On peut cependant considérer que les moyens financiers mis en oeuvre sont insuffisants quand on voit le travail de rénovation considérable à effectuer dans la ville basse de Fort-deFrance.

En effet, 5 milliards c’est 22,5 M de programmation sur 5 ans en moyenne par ville soit 4,5 M par année budgétaire, c’est relativement modeste, vu l’état d’abandon des coeurs des cités concernées. La chirurgie réparatrice ou reconstructive est pourtant chère ! il est certain qu’il y aura un fléchage à destination des municipalités qui devront certainement mettre la main à la pâte si on veut atteindre l’objectif ambitieux du gouvernement. L’ANRU programmait des travaux de rénovations urbaines dont chaque opération se comptait par centaines de M. On a changé d’échelle et d’époque… (les récents engagements du NPNRU : Nanterre 74 M, Nantes 533 M, Reims 326 M, SaintFons 180 M….)

2 villes sur 34 communes

Sont ainsi écartés deux tiers de la population martiniquaise de cette grande et belle ambition de réconcilier la ville, ses citoyens et leur insertion. L’action coeur de ville est une mesure phare du Ministère de la Cohésion mais réservée à un nombre limité d’élus… injustice ou aveuglement ? Le plus contestable dans cette approche sélective, après la suppression en Outre-mer des zones franche urbaine (ZFU)* et des zones de revitalisation rurale (ZRR)* est l’absence totale d’attractivité fiscale des centres-villes reconstituée. En effet aucun encouragement n’est proposé sur le plan fiscal et des charges à destination des commerces et des services. Il n’y a rien de prévu en matière d’allègement ou d’exonération pour encourager le maintien ou le retour dans le coeur des villes de populations séduites par la nouvelle esthétique urbaine.
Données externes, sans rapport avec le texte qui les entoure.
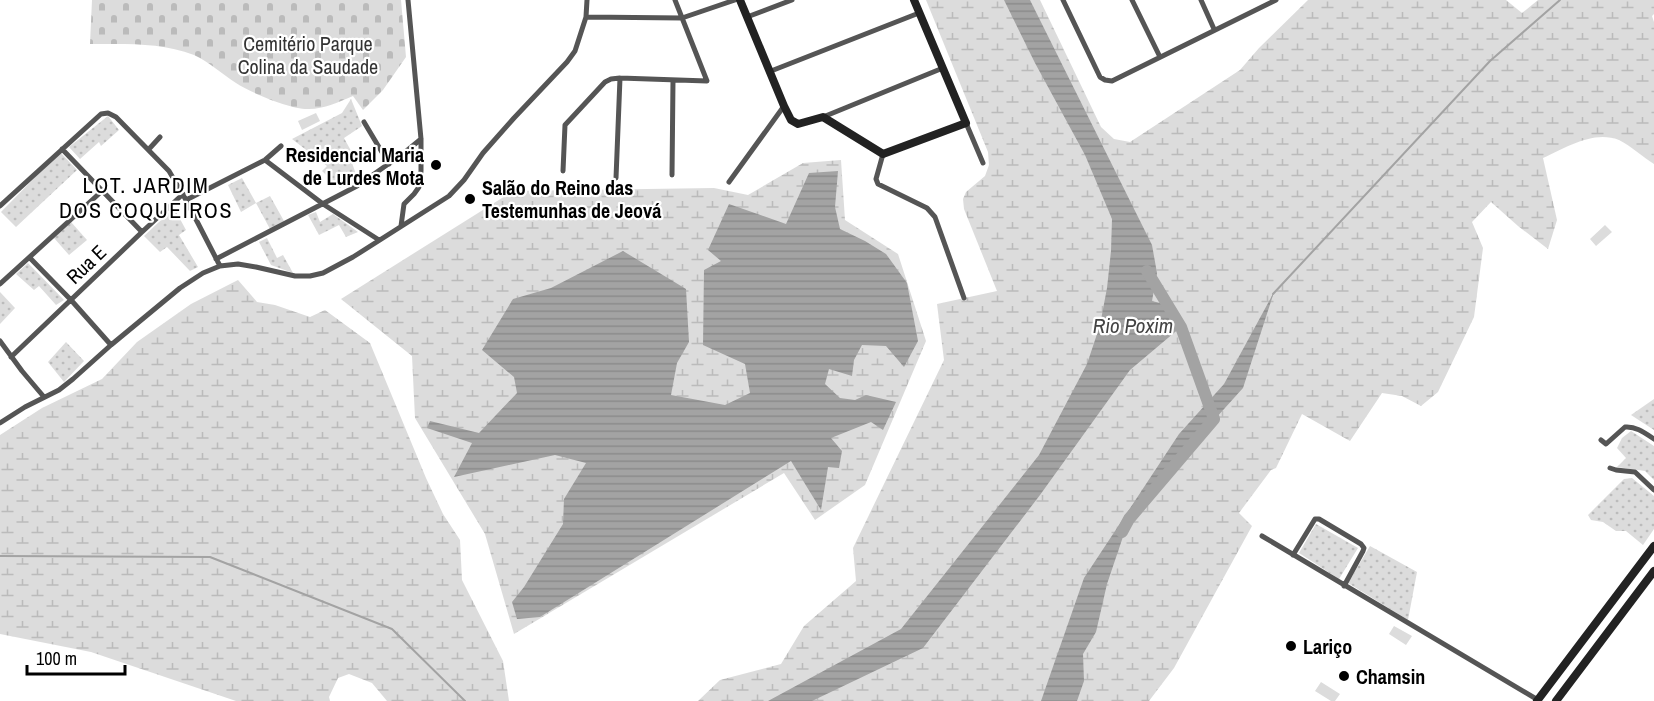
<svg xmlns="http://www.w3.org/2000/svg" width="1654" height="701" font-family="'Archivo Narrow',sans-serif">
<defs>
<pattern id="grass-dots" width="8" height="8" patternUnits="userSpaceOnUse" patternTransform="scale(1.5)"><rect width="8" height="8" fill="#dcdcdc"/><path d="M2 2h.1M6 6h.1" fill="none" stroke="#bbb" stroke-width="1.8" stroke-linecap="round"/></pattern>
<pattern id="wetland-marsh" width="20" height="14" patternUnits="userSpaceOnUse" patternTransform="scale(1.5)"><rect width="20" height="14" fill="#dcdcdc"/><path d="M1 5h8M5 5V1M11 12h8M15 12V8" fill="none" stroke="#bbb"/></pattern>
<pattern id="cemetery-stones" width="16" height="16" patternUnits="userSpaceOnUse" patternTransform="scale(1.5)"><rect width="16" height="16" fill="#dcdcdc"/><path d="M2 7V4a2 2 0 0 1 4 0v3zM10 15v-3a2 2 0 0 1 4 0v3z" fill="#bbb"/></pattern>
<pattern id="water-rules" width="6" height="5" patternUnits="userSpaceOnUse" patternTransform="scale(1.5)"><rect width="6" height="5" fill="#a3a3a3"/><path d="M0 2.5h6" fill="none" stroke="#8b8b8b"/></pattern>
</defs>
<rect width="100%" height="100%" fill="#fff"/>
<path fill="url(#grass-dots)" d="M351,99L362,126L344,138L356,160L352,163L357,177L340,188L322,171L327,166L292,139L342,113Z
M108,116L119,130L101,146L99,142L80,159L69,147Z
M60,152L77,170L16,227L1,212Z
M242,178L256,203L270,196L284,221L270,229L256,203L241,212L228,185Z
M174,208L186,230L179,235L198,267L190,271L167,247L160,252L144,236Z
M316,212L320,222L333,214L358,232L346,237L339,225L319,235L308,215Z
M71,222L87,240L69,255L54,238Z
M267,238L277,258L283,255L293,273L271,265L259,242Z
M28,263L64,300L56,305L39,286L34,290L16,274Z
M0,292L15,308L0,324Z
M66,342L84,361L64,382L48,362Z
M1654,399V430L1631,415Z
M1631,431L1654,446V480L1645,471L1617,467L1626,458L1617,448L1622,438Z
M1632,478L1654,496V529L1643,545L1626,531H1616L1603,522L1591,520L1588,515L1624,479Z
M1316,524L1358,548L1339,579L1299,553Z
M1370,546L1417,572L1408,620L1348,583Z"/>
<path fill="url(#wetland-marsh)" d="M926,0H1040L1101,127L1114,139L1130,142L1240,70L1259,48L1308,0H1506L1522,13L1538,0H1654V14L1652,16L1654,22V164C1643,157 1631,146 1619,140C1593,130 1566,148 1543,158L1557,220L1548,249L1518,226L1491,202L1472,222L1483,248L1474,317L1438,392L1421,406L1402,396L1382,393L1350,441L1302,414L1276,468L1271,470L1239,513L1252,526L1174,668L1149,701H698L720,680L781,664L804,626L856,581L853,548L944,360L937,304L997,291L964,209L963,199L966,192L985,176L989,165L988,152Z
M841,160L845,220L898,254L926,341L865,485L815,520L784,473L514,634L485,534L415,418L412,356L341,299L513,191L714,188L748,195L803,163Z
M238,280L257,302L275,305L310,317L325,310L370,343L426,478L443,514L460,540L462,580L503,661L509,701H387L372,683L349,674L338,678L329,697L330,701H236L91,652L0,634V435L42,408L102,379L137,342L191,304Z"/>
<path fill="url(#cemetery-stones)" d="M92,0H401L406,57L383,90L363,110L353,96C339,102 324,109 309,109C292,110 251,93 236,83C222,74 209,62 194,55C161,42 125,44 90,44Z"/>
<path fill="#dcdcdc" d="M316,113L320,121L302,130L298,121Z
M1605,225L1612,232L1596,246L1590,239Z
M1394,626L1412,636L1406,645L1389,634Z
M1321,682L1340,694L1335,701H1331L1315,691Z"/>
<path fill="url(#water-rules)" d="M1004,0H1030L1152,245L1157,273L1152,301L1168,305L1181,327L1130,370L1040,495L923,648L812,701H768L901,629L1039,455L1087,364L1100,325L1107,288L1111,251L1112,219L1085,155L1035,63Z
M838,171L835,207L840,229L865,241L886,254L907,283L918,341L904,367L886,346L862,345L854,360L852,376L829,369L825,384L840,398L855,400L866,395L896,402L883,430L871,422L831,438L842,451L839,468L828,467L821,510L791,461L540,617L517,619L512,602L524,587L563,524L564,499L586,463L555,455L454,477L472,443L427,428L430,421L479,433L517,393L514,377L482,350L513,299L551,288L623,251L686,289L689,342L677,363L671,395L725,405L750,393L745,364L703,345L704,270L721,261L708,250L729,204L786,224L809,173Z
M1274,292L1243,388L1179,459L1129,519L1107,584L1096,632L1083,654L1084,681L1077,701H1041L1084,578L1179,434L1224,384Z"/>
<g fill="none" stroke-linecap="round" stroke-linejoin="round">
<path stroke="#a3a3a3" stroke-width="2" d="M1273,294L1490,61L1560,0
M0,556L210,557L392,629L465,701"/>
<path stroke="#a3a3a3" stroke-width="12" d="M1122,532L1129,519L1214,419L1181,327L1147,271"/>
<path stroke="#555" stroke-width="5" d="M1063,0L1100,77L1105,80L1112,81L1276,0
M1132,0L1160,57
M1201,0L1214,29
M586,17L682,18L735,0
M747,17L792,0
M771,71L919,13
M823,117L943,68
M364,122L389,164
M966,123L983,163
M62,149L142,232
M149,149L160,137
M883,154L876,179L878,184L927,208L935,217L964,298
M265,160L323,204L379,240
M563,171L565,125L605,82L611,79L620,78L707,81L675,0
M672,175L673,80
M616,178L620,78
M729,182L784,106
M186,200L265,160L281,146
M0,206L101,114L108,113L116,117L169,171L186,200L220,266
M401,226L404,204L414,194L419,187L421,171V139L408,0
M30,258L71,300L111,345
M216,259L357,186L404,153L421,139
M0,284L102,191
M0,341L22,371L44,397
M11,357L142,232L183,194
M0,423L25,407L59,390L73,379L111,345L180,288L203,273L220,266L238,264L256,267L295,276H310L323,273L353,257L449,196L464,180L483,153L514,118L567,62L575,51L586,17L587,0
M1601,440L1606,444L1625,427C1636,426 1645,433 1654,439
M1610,468L1616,470L1635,472L1654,490
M1262,536L1538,700
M1293,555L1315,519H1319L1361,544L1364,548L1363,551L1344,586"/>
<path stroke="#222" stroke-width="8" d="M740,0L784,106L791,120L798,124L823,117L883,154L966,123L914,0
M1537,701L1654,546
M1556,701L1654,571"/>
</g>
<g fill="#000" stroke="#fff" stroke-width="2">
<circle cx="436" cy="165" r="6"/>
<circle cx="470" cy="199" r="6"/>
<circle cx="1291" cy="646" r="6"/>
<circle cx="1344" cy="676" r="6"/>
</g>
<g text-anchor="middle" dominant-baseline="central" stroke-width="4.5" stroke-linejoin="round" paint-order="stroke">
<g font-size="20" fill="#333" stroke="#fff">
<text x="308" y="43">Cemitério Parque<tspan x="308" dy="23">Colina da Saudade</tspan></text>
</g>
<g font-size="20" font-weight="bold" fill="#000" stroke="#fff" text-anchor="start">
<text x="424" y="154" text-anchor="end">Residencial Maria<tspan x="424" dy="23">de Lurdes Mota</tspan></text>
<text x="482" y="187">Salão do Reino das<tspan x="482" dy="23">Testemunhas de Jeová</tspan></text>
<text x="1303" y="646">Lariço</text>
<text x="1356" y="676">Chamsin</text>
</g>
<g font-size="20" fill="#000" stroke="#fff">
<text transform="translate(86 264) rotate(-44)">Rua E</text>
</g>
<g font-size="21" font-style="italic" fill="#444" stroke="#fff">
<text x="1133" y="325">Rio Poxim</text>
</g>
<g font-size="22" letter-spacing="1.5" fill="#000" stroke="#fff">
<text x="146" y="185">LOT. JARDIM<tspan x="146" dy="25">DOS COQUEIROS</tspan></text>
</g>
</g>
<path d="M27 665v9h98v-9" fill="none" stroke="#000000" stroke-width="3"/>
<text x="36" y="665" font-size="18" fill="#000000" stroke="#ffffff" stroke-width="4.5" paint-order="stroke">100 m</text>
</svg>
On peut imaginer des baisses d’impôts sur la fiscalité individuelle pour toute personne qui s’installerait dans des centres rénovés. Franchir le pas nécessite un accompagnement financier pour les nouveaux et futurs citadins. Bien entendu proposer ses marchandises dans une zone d’achalandage rénovée, modernisée est un plus pour le commerçant. Mais c’est certainement insuffisant pour stimuler l’habitat et s’assurer du retour du pouvoir d’achat.

Pour garantir son succès, il importe donc que la loi ELAN soit complétée de dispositifs incitatifs de retour vers les centres villes et que des villes comme le Robert, Sainte-Marie, Schoelcher… figurent dans le périmètre de la loi. À défaut on pourrait assister à l’apparition d’espaces inoccupés ou désertés comme il en existe aux USA et en Espagne. Certes c’est mieux que cohabiter avec des dents creuses et des friches urbaines…

On peut cependant considérer que les moyens financiers mis en oeuvre sont insuffisants quand on voit le travail de rénovation considérable à effectuer dans la ville basse de Fort-de-France.